INFORMATION ▸
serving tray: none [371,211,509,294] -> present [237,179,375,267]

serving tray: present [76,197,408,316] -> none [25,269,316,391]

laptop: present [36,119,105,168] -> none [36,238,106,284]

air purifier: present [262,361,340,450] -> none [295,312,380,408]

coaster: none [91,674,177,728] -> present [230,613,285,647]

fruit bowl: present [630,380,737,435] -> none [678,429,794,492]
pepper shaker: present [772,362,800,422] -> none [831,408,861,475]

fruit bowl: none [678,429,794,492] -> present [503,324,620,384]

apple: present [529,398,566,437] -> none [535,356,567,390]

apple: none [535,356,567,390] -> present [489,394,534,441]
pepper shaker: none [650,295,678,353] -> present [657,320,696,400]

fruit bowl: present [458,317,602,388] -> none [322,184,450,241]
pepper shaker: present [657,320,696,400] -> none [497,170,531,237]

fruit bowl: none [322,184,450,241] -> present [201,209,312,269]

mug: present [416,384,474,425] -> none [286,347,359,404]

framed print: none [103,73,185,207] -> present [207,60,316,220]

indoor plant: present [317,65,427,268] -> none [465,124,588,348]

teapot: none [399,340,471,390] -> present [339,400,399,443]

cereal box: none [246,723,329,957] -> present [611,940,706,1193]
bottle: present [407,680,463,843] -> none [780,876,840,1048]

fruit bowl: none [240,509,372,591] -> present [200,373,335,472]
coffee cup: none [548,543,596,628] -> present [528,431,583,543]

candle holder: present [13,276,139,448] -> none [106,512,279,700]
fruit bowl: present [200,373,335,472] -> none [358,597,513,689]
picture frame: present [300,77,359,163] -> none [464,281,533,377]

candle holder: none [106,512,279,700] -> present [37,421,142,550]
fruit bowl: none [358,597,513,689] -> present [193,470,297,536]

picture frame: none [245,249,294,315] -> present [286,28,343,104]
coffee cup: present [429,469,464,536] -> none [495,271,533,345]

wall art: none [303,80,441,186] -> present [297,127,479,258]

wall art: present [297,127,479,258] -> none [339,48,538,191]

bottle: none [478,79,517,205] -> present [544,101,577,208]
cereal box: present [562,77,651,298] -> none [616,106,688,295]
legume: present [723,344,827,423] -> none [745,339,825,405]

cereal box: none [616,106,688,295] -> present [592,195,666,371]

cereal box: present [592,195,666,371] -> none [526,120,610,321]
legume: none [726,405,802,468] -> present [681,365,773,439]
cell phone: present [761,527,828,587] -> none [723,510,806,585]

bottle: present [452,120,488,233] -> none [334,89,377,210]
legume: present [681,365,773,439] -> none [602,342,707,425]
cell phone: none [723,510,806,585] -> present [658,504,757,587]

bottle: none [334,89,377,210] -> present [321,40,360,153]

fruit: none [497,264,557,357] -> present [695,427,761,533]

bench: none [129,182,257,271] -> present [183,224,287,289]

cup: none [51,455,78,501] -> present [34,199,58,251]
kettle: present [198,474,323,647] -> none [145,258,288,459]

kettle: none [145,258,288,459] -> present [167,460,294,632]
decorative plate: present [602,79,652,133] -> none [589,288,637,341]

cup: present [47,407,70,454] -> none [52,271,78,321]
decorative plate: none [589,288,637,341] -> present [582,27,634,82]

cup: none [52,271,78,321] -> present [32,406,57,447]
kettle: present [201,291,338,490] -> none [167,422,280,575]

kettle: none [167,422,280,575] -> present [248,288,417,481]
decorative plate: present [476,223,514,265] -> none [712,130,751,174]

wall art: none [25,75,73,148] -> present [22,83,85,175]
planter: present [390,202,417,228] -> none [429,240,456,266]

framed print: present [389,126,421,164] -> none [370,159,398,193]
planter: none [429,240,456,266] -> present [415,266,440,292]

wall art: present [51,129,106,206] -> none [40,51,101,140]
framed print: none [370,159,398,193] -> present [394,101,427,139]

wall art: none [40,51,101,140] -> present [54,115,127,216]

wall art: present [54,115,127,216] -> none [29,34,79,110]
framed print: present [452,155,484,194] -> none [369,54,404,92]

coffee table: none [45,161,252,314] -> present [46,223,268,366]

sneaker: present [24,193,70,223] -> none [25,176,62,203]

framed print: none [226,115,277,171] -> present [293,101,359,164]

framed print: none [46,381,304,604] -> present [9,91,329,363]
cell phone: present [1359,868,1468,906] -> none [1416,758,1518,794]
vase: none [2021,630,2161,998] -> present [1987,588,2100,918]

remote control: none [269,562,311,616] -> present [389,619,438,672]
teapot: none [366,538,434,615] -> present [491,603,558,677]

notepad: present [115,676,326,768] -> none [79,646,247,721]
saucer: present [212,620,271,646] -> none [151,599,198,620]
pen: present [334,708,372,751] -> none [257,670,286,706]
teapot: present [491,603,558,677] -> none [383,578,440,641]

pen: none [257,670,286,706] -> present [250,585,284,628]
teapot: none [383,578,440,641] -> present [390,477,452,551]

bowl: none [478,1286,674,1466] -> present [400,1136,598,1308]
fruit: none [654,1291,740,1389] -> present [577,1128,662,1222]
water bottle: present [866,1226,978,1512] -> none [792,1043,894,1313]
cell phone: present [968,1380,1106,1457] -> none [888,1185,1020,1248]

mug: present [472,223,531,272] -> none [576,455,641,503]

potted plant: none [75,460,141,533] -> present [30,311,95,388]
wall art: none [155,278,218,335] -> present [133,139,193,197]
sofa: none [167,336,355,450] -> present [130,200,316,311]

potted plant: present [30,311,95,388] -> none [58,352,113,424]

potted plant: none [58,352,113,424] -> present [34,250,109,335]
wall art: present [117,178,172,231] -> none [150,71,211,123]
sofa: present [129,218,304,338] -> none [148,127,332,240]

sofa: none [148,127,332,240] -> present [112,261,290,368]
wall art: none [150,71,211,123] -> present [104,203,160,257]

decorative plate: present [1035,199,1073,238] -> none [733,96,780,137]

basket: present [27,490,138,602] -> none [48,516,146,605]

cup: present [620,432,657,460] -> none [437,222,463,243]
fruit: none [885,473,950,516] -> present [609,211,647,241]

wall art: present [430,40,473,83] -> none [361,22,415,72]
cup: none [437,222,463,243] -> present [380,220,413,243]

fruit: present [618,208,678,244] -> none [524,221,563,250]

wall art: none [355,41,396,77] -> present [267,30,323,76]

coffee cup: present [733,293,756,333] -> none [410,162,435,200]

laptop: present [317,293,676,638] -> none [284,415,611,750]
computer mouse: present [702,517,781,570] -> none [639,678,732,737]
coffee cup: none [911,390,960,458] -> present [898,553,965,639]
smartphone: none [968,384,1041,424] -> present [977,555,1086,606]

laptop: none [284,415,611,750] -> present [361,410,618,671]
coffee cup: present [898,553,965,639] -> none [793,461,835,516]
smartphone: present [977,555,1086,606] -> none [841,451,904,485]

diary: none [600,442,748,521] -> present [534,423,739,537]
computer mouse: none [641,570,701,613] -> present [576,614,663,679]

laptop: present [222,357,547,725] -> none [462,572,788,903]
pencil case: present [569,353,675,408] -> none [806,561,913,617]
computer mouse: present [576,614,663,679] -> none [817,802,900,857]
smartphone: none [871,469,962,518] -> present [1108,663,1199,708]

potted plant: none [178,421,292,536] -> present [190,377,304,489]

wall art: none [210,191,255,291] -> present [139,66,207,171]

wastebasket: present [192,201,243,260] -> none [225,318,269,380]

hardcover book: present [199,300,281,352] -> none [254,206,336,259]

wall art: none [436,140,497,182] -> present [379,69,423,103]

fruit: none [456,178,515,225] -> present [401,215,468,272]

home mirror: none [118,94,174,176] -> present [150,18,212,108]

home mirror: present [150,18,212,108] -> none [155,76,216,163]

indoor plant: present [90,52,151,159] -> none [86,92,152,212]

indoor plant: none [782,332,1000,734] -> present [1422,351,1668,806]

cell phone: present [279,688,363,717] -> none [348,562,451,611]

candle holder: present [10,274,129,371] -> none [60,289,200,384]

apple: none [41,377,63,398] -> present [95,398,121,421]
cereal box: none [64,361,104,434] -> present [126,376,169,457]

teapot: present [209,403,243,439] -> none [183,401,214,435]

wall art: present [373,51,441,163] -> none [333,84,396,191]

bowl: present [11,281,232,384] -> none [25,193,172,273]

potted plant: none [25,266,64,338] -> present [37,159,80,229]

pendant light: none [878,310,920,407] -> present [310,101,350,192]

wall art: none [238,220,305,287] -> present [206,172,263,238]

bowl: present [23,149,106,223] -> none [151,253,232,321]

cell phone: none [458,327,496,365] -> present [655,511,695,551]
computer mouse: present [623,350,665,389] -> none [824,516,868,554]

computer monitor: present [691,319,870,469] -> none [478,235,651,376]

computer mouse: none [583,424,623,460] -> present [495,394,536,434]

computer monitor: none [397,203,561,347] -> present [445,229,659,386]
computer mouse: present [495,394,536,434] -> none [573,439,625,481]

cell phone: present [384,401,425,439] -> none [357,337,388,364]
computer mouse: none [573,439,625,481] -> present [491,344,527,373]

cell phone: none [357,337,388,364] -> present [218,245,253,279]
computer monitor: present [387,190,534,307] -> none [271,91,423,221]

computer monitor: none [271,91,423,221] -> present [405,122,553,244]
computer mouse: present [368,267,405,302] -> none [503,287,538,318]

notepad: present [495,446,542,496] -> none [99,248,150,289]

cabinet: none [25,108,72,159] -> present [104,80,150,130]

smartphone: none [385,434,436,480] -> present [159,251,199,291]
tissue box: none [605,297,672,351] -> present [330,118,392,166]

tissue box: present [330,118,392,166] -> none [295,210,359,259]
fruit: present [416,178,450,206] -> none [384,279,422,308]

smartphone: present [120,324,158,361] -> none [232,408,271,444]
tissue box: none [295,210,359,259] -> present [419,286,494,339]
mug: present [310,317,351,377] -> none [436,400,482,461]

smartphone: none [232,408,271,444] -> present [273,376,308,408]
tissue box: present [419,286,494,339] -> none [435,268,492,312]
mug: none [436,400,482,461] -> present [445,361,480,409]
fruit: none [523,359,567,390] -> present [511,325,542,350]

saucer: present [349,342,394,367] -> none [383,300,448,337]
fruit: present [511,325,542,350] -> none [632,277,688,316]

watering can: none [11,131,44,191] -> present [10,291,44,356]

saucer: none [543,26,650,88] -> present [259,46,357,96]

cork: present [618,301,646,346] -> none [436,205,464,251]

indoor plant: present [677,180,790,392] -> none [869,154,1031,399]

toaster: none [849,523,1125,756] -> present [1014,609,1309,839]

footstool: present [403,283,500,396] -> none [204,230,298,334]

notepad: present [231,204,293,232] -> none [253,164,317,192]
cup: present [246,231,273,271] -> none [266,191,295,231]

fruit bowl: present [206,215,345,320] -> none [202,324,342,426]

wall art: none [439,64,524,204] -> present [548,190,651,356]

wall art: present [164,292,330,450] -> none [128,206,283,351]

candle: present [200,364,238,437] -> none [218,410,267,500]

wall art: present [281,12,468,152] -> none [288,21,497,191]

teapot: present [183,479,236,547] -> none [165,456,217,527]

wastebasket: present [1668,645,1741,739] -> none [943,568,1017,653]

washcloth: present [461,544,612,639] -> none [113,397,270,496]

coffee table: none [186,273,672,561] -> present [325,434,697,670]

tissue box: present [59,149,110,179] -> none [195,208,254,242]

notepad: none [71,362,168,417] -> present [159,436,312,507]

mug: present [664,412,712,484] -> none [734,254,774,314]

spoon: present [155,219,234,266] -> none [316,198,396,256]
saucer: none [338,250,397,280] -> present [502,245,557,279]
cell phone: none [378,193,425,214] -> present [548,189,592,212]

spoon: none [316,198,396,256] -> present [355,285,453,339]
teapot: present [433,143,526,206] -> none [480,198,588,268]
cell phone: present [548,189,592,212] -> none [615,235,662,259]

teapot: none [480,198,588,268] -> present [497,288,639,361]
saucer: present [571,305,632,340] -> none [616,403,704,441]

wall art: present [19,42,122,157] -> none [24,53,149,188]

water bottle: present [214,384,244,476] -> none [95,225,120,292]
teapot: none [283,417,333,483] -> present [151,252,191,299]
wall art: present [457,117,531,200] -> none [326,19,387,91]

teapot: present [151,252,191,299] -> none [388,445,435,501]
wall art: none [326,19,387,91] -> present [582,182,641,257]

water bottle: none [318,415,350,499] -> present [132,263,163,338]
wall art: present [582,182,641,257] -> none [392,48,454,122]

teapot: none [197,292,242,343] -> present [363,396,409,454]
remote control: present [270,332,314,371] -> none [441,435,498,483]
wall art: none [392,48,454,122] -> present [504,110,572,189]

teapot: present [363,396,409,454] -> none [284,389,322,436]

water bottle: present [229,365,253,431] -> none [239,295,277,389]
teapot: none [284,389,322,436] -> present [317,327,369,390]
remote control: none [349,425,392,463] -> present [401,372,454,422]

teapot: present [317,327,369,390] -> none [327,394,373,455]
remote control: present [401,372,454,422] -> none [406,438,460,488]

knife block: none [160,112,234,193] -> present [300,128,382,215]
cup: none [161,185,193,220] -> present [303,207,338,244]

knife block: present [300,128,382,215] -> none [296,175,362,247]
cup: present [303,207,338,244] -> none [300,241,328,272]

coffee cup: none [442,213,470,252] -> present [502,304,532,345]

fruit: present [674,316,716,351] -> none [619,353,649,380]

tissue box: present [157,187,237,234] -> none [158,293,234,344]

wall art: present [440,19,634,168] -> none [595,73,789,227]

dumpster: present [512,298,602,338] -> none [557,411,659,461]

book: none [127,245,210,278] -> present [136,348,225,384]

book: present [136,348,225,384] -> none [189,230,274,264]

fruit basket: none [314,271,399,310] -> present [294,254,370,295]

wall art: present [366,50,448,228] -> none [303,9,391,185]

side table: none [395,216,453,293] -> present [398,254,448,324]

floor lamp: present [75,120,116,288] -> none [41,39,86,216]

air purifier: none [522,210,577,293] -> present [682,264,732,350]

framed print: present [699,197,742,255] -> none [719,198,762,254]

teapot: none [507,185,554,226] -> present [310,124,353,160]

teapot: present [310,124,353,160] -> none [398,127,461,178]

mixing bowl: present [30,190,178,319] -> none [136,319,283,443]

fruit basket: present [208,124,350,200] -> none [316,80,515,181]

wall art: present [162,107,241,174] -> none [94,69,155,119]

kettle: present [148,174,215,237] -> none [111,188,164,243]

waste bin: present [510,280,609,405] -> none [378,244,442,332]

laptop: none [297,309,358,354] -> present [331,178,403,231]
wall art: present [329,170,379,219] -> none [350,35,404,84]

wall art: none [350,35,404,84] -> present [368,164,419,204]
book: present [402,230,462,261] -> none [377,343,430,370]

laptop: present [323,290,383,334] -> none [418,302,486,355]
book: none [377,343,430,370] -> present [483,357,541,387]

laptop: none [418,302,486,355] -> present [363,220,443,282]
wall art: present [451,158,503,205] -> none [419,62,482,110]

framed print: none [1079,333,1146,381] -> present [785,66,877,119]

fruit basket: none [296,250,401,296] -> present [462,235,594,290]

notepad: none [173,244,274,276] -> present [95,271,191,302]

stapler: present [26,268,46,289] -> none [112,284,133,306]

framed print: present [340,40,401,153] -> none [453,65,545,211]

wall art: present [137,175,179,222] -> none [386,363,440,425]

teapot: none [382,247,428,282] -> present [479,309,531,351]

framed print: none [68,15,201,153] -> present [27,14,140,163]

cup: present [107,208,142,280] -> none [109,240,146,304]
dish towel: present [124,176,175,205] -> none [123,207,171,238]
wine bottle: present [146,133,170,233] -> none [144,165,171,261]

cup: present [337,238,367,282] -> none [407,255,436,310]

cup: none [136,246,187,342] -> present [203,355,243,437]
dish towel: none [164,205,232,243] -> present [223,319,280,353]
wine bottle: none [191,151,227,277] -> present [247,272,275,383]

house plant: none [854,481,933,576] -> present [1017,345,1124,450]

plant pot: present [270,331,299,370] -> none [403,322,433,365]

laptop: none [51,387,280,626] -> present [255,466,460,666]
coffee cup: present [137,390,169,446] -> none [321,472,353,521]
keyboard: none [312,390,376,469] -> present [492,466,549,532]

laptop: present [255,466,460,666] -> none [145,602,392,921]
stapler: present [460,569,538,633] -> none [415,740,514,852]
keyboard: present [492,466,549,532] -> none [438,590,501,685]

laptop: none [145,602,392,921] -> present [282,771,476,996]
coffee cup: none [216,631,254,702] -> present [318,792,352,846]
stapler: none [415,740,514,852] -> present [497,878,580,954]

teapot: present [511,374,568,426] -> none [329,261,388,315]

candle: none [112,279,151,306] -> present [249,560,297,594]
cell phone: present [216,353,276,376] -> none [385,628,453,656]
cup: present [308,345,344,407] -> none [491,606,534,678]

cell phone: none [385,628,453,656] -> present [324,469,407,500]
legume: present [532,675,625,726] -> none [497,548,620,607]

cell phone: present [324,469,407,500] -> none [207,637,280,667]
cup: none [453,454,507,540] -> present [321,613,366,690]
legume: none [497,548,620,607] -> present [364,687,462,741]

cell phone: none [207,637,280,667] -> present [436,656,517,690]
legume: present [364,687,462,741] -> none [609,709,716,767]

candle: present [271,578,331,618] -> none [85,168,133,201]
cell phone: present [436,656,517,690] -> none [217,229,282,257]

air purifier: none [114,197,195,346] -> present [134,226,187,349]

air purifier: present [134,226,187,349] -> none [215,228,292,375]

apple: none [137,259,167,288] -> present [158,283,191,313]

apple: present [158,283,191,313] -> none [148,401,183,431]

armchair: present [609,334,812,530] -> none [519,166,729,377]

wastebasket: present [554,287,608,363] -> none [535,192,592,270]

WHAT YOU HAVE TO DO ▸ Reproduce, exactly and without additions, the run of lines from the start of the listing above to the line bearing "air purifier: present [262,361,340,450]", inclusive.

WRITTEN RESPONSE ▸
serving tray: none [371,211,509,294] -> present [237,179,375,267]

serving tray: present [76,197,408,316] -> none [25,269,316,391]

laptop: present [36,119,105,168] -> none [36,238,106,284]

air purifier: present [262,361,340,450] -> none [295,312,380,408]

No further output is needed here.